Supplied entries Block Start
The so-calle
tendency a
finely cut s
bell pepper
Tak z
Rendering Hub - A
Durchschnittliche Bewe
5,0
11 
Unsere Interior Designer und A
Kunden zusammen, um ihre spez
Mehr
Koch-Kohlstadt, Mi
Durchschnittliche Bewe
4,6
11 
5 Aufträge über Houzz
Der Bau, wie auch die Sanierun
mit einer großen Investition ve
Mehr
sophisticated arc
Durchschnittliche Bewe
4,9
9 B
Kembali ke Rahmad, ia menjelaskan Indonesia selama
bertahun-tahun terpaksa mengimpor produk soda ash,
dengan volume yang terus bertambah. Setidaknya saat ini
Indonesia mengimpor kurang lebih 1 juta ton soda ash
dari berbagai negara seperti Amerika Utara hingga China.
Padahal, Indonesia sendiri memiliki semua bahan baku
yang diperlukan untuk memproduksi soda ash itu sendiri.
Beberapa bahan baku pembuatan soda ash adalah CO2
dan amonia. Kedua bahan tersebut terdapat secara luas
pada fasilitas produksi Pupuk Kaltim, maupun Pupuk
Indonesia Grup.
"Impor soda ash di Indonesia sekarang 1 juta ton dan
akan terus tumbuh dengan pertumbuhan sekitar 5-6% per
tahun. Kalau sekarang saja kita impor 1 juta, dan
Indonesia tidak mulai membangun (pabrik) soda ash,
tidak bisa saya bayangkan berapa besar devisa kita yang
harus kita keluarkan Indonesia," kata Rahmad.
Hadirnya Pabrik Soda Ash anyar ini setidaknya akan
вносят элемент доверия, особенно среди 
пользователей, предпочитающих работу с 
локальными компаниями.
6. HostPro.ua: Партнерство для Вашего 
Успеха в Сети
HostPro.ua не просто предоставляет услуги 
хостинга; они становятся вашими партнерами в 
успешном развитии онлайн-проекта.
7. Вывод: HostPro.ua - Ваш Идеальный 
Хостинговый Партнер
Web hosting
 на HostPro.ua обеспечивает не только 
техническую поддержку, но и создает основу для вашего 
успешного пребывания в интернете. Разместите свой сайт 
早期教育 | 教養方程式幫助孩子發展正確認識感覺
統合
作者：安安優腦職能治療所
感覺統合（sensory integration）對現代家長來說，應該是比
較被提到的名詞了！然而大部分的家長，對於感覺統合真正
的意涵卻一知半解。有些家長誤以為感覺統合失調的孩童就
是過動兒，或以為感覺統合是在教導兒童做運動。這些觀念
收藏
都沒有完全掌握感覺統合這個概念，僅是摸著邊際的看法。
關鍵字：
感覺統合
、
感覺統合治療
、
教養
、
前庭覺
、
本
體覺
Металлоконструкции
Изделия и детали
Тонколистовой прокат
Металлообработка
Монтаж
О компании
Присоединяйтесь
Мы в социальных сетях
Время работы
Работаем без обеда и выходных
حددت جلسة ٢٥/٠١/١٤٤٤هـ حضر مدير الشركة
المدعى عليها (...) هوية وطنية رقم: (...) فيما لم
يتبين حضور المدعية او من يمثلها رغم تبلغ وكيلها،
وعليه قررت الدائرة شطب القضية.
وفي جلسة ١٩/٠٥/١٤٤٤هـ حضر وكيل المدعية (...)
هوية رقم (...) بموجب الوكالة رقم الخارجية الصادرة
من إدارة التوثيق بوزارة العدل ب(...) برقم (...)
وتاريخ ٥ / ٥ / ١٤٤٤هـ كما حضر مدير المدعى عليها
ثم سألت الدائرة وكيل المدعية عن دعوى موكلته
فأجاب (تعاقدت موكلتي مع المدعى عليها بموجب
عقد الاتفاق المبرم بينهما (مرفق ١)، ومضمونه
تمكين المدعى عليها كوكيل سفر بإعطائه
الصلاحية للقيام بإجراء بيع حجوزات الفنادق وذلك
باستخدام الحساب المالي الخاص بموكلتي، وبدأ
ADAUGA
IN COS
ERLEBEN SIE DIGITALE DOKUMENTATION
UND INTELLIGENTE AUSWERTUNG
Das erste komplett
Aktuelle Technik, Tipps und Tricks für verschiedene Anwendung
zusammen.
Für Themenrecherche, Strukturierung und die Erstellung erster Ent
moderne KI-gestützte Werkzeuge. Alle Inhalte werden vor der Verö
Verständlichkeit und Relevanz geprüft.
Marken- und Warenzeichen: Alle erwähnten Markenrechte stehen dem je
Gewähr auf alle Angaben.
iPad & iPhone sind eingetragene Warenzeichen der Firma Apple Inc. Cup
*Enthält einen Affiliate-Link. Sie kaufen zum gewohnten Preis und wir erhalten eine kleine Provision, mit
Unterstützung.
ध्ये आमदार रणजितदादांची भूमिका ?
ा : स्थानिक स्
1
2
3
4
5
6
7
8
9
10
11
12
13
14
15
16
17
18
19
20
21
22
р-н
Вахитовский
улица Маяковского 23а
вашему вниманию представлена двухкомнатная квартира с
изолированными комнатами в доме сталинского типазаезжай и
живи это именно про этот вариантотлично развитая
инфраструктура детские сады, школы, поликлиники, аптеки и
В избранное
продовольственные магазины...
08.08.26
Supplied entries Block End
## Directive
Reproduce every line above. Keep it exact.

## Exercise output
The so-calle
tendency a
finely cut s
bell pepper
Tak z
Rendering Hub - A
Durchschnittliche Bewe
5,0
11 
Unsere Interior Designer und A
Kunden zusammen, um ihre spez
Mehr
Koch-Kohlstadt, Mi
Durchschnittliche Bewe
4,6
11 
5 Aufträge über Houzz
Der Bau, wie auch die Sanierun
mit einer großen Investition ve
Mehr
sophisticated arc
Durchschnittliche Bewe
4,9
9 B
Kembali ke Rahmad, ia menjelaskan Indonesia selama
bertahun-tahun terpaksa mengimpor produk soda ash,
dengan volume yang terus bertambah. Setidaknya saat ini
Indonesia mengimpor kurang lebih 1 juta ton soda ash
dari berbagai negara seperti Amerika Utara hingga China.
Padahal, Indonesia sendiri memiliki semua bahan baku
yang diperlukan untuk memproduksi soda ash itu sendiri.
Beberapa bahan baku pembuatan soda ash adalah CO2
dan amonia. Kedua bahan tersebut terdapat secara luas
pada fasilitas produksi Pupuk Kaltim, maupun Pupuk
Indonesia Grup.
"Impor soda ash di Indonesia sekarang 1 juta ton dan
akan terus tumbuh dengan pertumbuhan sekitar 5-6% per
tahun. Kalau sekarang saja kita impor 1 juta, dan
Indonesia tidak mulai membangun (pabrik) soda ash,
tidak bisa saya bayangkan berapa besar devisa kita yang
harus kita keluarkan Indonesia," kata Rahmad.
Hadirnya Pabrik Soda Ash anyar ini setidaknya akan
вносят элемент доверия, особенно среди 
пользователей, предпочитающих работу с 
локальными компаниями.
6. HostPro.ua: Партнерство для Вашего 
Успеха в Сети
HostPro.ua не просто предоставляет услуги 
хостинга; они становятся вашими партнерами в 
успешном развитии онлайн-проекта.
7. Вывод: HostPro.ua - Ваш Идеальный 
Хостинговый Партнер
Web hosting
 на HostPro.ua обеспечивает не только 
техническую поддержку, но и создает основу для вашего 
успешного пребывания в интернете. Разместите свой сайт 
早期教育 | 教養方程式幫助孩子發展正確認識感覺
統合
作者：安安優腦職能治療所
感覺統合（sensory integration）對現代家長來說，應該是比
較被提到的名詞了！然而大部分的家長，對於感覺統合真正
的意涵卻一知半解。有些家長誤以為感覺統合失調的孩童就
是過動兒，或以為感覺統合是在教導兒童做運動。這些觀念
收藏
都沒有完全掌握感覺統合這個概念，僅是摸著邊際的看法。
關鍵字：
感覺統合
、
感覺統合治療
、
教養
、
前庭覺
、
本
體覺
Металлоконструкции
Изделия и детали
Тонколистовой прокат
Металлообработка
Монтаж
О компании
Присоединяйтесь
Мы в социальных сетях
Время работы
Работаем без обеда и выходных
حددت جلسة ٢٥/٠١/١٤٤٤هـ حضر مدير الشركة
المدعى عليها (...) هوية وطنية رقم: (...) فيما لم
يتبين حضور المدعية او من يمثلها رغم تبلغ وكيلها،
وعليه قررت الدائرة شطب القضية.
وفي جلسة ١٩/٠٥/١٤٤٤هـ حضر وكيل المدعية (...)
هوية رقم (...) بموجب الوكالة رقم الخارجية الصادرة
من إدارة التوثيق بوزارة العدل ب(...) برقم (...)
وتاريخ ٥ / ٥ / ١٤٤٤هـ كما حضر مدير المدعى عليها
ثم سألت الدائرة وكيل المدعية عن دعوى موكلته
فأجاب (تعاقدت موكلتي مع المدعى عليها بموجب
عقد الاتفاق المبرم بينهما (مرفق ١)، ومضمونه
تمكين المدعى عليها كوكيل سفر بإعطائه
الصلاحية للقيام بإجراء بيع حجوزات الفنادق وذلك
باستخدام الحساب المالي الخاص بموكلتي، وبدأ
ADAUGA
IN COS
ERLEBEN SIE DIGITALE DOKUMENTATION
UND INTELLIGENTE AUSWERTUNG
Das erste komplett
Aktuelle Technik, Tipps und Tricks für verschiedene Anwendung
zusammen.
Für Themenrecherche, Strukturierung und die Erstellung erster Ent
moderne KI-gestützte Werkzeuge. Alle Inhalte werden vor der Verö
Verständlichkeit und Relevanz geprüft.
Marken- und Warenzeichen: Alle erwähnten Markenrechte stehen dem je
Gewähr auf alle Angaben.
iPad & iPhone sind eingetragene Warenzeichen der Firma Apple Inc. Cup
*Enthält einen Affiliate-Link. Sie kaufen zum gewohnten Preis und wir erhalten eine kleine Provision, mit
Unterstützung.
ध्ये आमदार रणजितदादांची भूमिका ?
ा : स्थानिक स्
1
2
3
4
5
6
7
8
9
10
11
12
13
14
15
16
17
18
19
20
21
22
р-н
Вахитовский
улица Маяковского 23а
вашему вниманию представлена двухкомнатная квартира с
изолированными комнатами в доме сталинского типазаезжай и
живи это именно про этот вариантотлично развитая
инфраструктура детские сады, школы, поликлиники, аптеки и
В избранное
продовольственные магазины...
08.08.26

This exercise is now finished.